=== Section Start ===
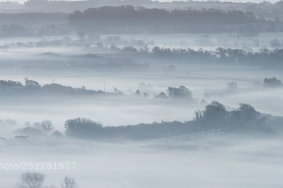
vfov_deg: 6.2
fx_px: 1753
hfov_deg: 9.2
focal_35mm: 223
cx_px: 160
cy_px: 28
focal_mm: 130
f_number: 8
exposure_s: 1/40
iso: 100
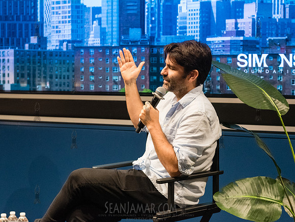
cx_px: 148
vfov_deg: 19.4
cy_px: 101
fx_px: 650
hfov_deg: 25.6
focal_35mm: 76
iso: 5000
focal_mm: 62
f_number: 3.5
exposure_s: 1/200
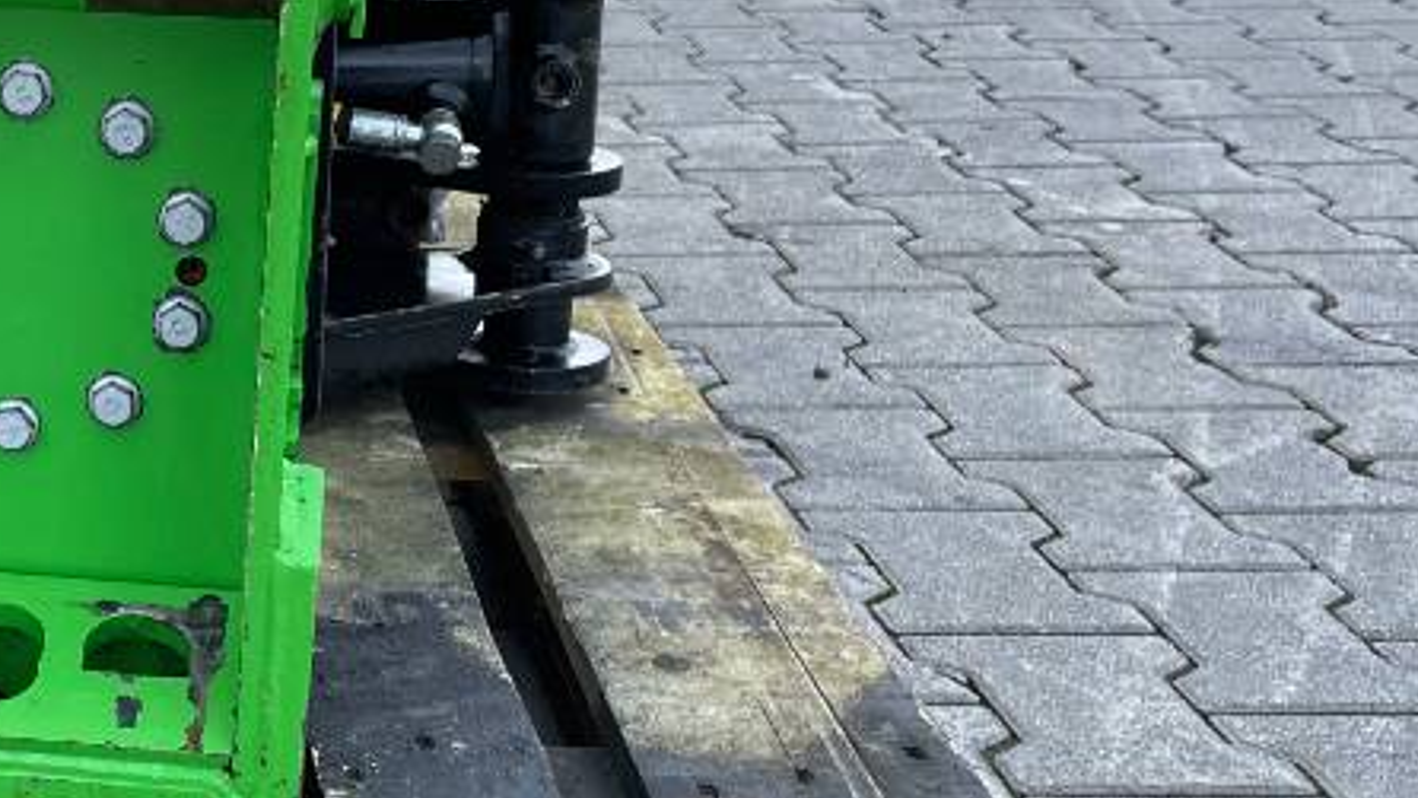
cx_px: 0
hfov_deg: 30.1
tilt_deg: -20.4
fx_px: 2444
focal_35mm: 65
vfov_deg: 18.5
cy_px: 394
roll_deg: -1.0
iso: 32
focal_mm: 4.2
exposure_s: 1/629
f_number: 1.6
=== Section End ===
ASSIGNED TASK
Make an exact copy of every record, pictures excluded.

YOUR SOLUTION
vfov_deg: 6.2
fx_px: 1753
hfov_deg: 9.2
focal_35mm: 223
cx_px: 160
cy_px: 28
focal_mm: 130
f_number: 8
exposure_s: 1/40
iso: 100
cx_px: 148
vfov_deg: 19.4
cy_px: 101
fx_px: 650
hfov_deg: 25.6
focal_35mm: 76
iso: 5000
focal_mm: 62
f_number: 3.5
exposure_s: 1/200
cx_px: 0
hfov_deg: 30.1
tilt_deg: -20.4
fx_px: 2444
focal_35mm: 65
vfov_deg: 18.5
cy_px: 394
roll_deg: -1.0
iso: 32
focal_mm: 4.2
exposure_s: 1/629
f_number: 1.6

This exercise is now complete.